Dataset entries
◆ ◆ ◆ ◆ ◆ ◆ ◆

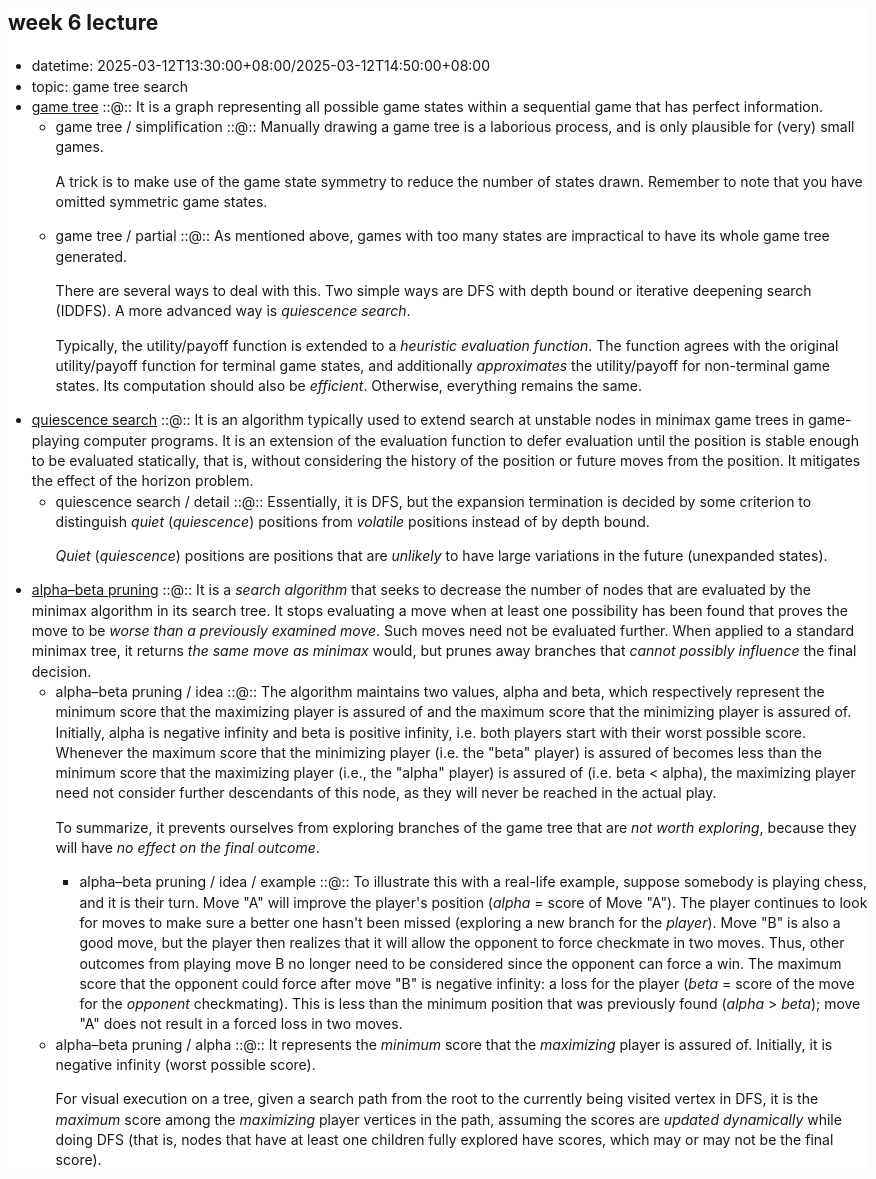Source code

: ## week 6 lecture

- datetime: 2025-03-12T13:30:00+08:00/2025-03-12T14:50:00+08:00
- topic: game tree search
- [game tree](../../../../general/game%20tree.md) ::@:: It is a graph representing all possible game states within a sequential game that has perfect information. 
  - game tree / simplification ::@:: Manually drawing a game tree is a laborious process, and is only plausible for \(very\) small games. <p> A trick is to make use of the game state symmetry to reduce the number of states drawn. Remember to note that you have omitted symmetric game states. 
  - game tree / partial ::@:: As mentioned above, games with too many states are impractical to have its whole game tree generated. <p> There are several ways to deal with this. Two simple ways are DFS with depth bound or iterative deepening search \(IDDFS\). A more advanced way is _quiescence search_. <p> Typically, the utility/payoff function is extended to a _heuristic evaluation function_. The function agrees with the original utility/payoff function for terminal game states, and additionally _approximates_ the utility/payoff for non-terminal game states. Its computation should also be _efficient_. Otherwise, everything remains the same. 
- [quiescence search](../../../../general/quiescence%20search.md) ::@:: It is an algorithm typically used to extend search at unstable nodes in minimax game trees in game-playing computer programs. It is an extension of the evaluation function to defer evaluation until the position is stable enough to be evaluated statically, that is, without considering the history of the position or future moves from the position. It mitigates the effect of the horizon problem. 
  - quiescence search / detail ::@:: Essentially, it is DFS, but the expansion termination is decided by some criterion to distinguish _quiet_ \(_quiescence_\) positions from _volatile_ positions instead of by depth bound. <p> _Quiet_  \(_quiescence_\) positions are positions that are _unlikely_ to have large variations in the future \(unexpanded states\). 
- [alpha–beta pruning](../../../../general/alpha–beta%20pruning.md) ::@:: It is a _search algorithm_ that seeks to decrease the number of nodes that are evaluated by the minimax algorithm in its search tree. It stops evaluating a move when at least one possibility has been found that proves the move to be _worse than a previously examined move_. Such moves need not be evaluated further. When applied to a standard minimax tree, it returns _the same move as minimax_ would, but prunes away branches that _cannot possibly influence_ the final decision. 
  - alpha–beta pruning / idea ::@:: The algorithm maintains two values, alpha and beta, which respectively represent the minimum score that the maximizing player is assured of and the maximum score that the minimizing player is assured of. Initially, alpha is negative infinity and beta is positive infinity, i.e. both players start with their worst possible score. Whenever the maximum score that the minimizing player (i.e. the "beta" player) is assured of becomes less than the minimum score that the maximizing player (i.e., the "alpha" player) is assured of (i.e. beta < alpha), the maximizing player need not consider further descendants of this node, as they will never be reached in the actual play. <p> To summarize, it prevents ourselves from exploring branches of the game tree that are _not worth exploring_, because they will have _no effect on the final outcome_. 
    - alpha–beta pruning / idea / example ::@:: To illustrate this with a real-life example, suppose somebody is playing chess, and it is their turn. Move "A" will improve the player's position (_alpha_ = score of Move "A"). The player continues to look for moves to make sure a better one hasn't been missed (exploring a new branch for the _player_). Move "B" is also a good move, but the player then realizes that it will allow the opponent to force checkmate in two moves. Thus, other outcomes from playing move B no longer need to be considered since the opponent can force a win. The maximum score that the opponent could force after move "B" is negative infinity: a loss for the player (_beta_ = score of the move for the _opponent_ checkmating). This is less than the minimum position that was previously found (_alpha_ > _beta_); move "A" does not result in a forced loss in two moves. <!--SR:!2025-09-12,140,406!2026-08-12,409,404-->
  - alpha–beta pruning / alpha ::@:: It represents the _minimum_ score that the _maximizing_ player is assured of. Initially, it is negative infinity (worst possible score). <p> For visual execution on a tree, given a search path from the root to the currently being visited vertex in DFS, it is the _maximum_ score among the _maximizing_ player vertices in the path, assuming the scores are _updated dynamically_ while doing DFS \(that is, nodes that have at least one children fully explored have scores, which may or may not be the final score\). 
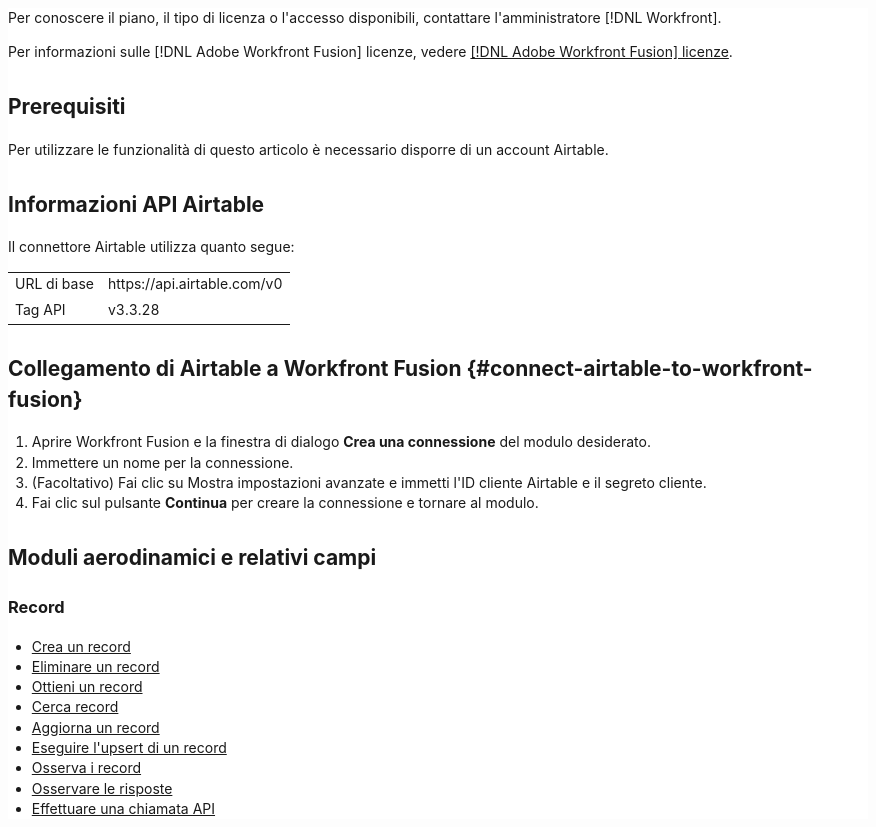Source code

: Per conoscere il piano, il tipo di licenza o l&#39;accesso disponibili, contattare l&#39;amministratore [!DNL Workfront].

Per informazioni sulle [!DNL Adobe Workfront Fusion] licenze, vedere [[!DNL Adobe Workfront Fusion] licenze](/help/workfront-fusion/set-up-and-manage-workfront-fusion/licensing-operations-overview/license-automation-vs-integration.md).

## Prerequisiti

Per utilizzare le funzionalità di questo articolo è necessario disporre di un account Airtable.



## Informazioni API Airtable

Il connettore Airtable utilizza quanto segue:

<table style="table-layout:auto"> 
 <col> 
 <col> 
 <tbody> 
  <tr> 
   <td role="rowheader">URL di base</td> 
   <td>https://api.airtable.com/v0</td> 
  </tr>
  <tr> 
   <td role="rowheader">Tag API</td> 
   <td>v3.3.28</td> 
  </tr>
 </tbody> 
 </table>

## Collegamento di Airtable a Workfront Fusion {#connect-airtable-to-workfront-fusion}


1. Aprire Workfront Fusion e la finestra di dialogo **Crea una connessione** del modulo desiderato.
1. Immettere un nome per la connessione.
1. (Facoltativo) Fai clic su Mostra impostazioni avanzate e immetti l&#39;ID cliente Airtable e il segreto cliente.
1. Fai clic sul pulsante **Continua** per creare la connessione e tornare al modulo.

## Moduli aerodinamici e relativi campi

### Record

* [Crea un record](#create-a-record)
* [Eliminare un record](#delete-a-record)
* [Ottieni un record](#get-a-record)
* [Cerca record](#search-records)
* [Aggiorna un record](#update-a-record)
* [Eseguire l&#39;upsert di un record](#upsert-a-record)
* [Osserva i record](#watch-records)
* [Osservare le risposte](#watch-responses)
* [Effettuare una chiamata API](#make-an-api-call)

◆ ◆ ◆ ◆ ◆ ◆ ◆

◆ **Work instruction**
Pull the source text out of every item above and copy it line for line, unchanged. Leave the pictures out of your answer.

◆ **Written response**
Source code

: ## week 6 lecture

- datetime: 2025-03-12T13:30:00+08:00/2025-03-12T14:50:00+08:00
- topic: game tree search
- [game tree](../../../../general/game%20tree.md) ::@:: It is a graph representing all possible game states within a sequential game that has perfect information. 
  - game tree / simplification ::@:: Manually drawing a game tree is a laborious process, and is only plausible for \(very\) small games. <p> A trick is to make use of the game state symmetry to reduce the number of states drawn. Remember to note that you have omitted symmetric game states. 
  - game tree / partial ::@:: As mentioned above, games with too many states are impractical to have its whole game tree generated. <p> There are several ways to deal with this. Two simple ways are DFS with depth bound or iterative deepening search \(IDDFS\). A more advanced way is _quiescence search_. <p> Typically, the utility/payoff function is extended to a _heuristic evaluation function_. The function agrees with the original utility/payoff function for terminal game states, and additionally _approximates_ the utility/payoff for non-terminal game states. Its computation should also be _efficient_. Otherwise, everything remains the same. 
- [quiescence search](../../../../general/quiescence%20search.md) ::@:: It is an algorithm typically used to extend search at unstable nodes in minimax game trees in game-playing computer programs. It is an extension of the evaluation function to defer evaluation until the position is stable enough to be evaluated statically, that is, without considering the history of the position or future moves from the position. It mitigates the effect of the horizon problem. 
  - quiescence search / detail ::@:: Essentially, it is DFS, but the expansion termination is decided by some criterion to distinguish _quiet_ \(_quiescence_\) positions from _volatile_ positions instead of by depth bound. <p> _Quiet_  \(_quiescence_\) positions are positions that are _unlikely_ to have large variations in the future \(unexpanded states\). 
- [alpha–beta pruning](../../../../general/alpha–beta%20pruning.md) ::@:: It is a _search algorithm_ that seeks to decrease the number of nodes that are evaluated by the minimax algorithm in its search tree. It stops evaluating a move when at least one possibility has been found that proves the move to be _worse than a previously examined move_. Such moves need not be evaluated further. When applied to a standard minimax tree, it returns _the same move as minimax_ would, but prunes away branches that _cannot possibly influence_ the final decision. 
  - alpha–beta pruning / idea ::@:: The algorithm maintains two values, alpha and beta, which respectively represent the minimum score that the maximizing player is assured of and the maximum score that the minimizing player is assured of. Initially, alpha is negative infinity and beta is positive infinity, i.e. both players start with their worst possible score. Whenever the maximum score that the minimizing player (i.e. the "beta" player) is assured of becomes less than the minimum score that the maximizing player (i.e., the "alpha" player) is assured of (i.e. beta < alpha), the maximizing player need not consider further descendants of this node, as they will never be reached in the actual play. <p> To summarize, it prevents ourselves from exploring branches of the game tree that are _not worth exploring_, because they will have _no effect on the final outcome_. 
    - alpha–beta pruning / idea / example ::@:: To illustrate this with a real-life example, suppose somebody is playing chess, and it is their turn. Move "A" will improve the player's position (_alpha_ = score of Move "A"). The player continues to look for moves to make sure a better one hasn't been missed (exploring a new branch for the _player_). Move "B" is also a good move, but the player then realizes that it will allow the opponent to force checkmate in two moves. Thus, other outcomes from playing move B no longer need to be considered since the opponent can force a win. The maximum score that the opponent could force after move "B" is negative infinity: a loss for the player (_beta_ = score of the move for the _opponent_ checkmating). This is less than the minimum position that was previously found (_alpha_ > _beta_); move "A" does not result in a forced loss in two moves. <!--SR:!2025-09-12,140,406!2026-08-12,409,404-->
  - alpha–beta pruning / alpha ::@:: It represents the _minimum_ score that the _maximizing_ player is assured of. Initially, it is negative infinity (worst possible score). <p> For visual execution on a tree, given a search path from the root to the currently being visited vertex in DFS, it is the _maximum_ score among the _maximizing_ player vertices in the path, assuming the scores are _updated dynamically_ while doing DFS \(that is, nodes that have at least one children fully explored have scores, which may or may not be the final score\). 
Source code

: Per conoscere il piano, il tipo di licenza o l&#39;accesso disponibili, contattare l&#39;amministratore [!DNL Workfront].

Per informazioni sulle [!DNL Adobe Workfront Fusion] licenze, vedere [[!DNL Adobe Workfront Fusion] licenze](/help/workfront-fusion/set-up-and-manage-workfront-fusion/licensing-operations-overview/license-automation-vs-integration.md).

## Prerequisiti

Per utilizzare le funzionalità di questo articolo è necessario disporre di un account Airtable.



## Informazioni API Airtable

Il connettore Airtable utilizza quanto segue:

<table style="table-layout:auto"> 
 <col> 
 <col> 
 <tbody> 
  <tr> 
   <td role="rowheader">URL di base</td> 
   <td>https://api.airtable.com/v0</td> 
  </tr>
  <tr> 
   <td role="rowheader">Tag API</td> 
   <td>v3.3.28</td> 
  </tr>
 </tbody> 
 </table>

## Collegamento di Airtable a Workfront Fusion {#connect-airtable-to-workfront-fusion}


1. Aprire Workfront Fusion e la finestra di dialogo **Crea una connessione** del modulo desiderato.
1. Immettere un nome per la connessione.
1. (Facoltativo) Fai clic su Mostra impostazioni avanzate e immetti l&#39;ID cliente Airtable e il segreto cliente.
1. Fai clic sul pulsante **Continua** per creare la connessione e tornare al modulo.

## Moduli aerodinamici e relativi campi

### Record

* [Crea un record](#create-a-record)
* [Eliminare un record](#delete-a-record)
* [Ottieni un record](#get-a-record)
* [Cerca record](#search-records)
* [Aggiorna un record](#update-a-record)
* [Eseguire l&#39;upsert di un record](#upsert-a-record)
* [Osserva i record](#watch-records)
* [Osservare le risposte](#watch-responses)
* [Effettuare una chiamata API](#make-an-api-call)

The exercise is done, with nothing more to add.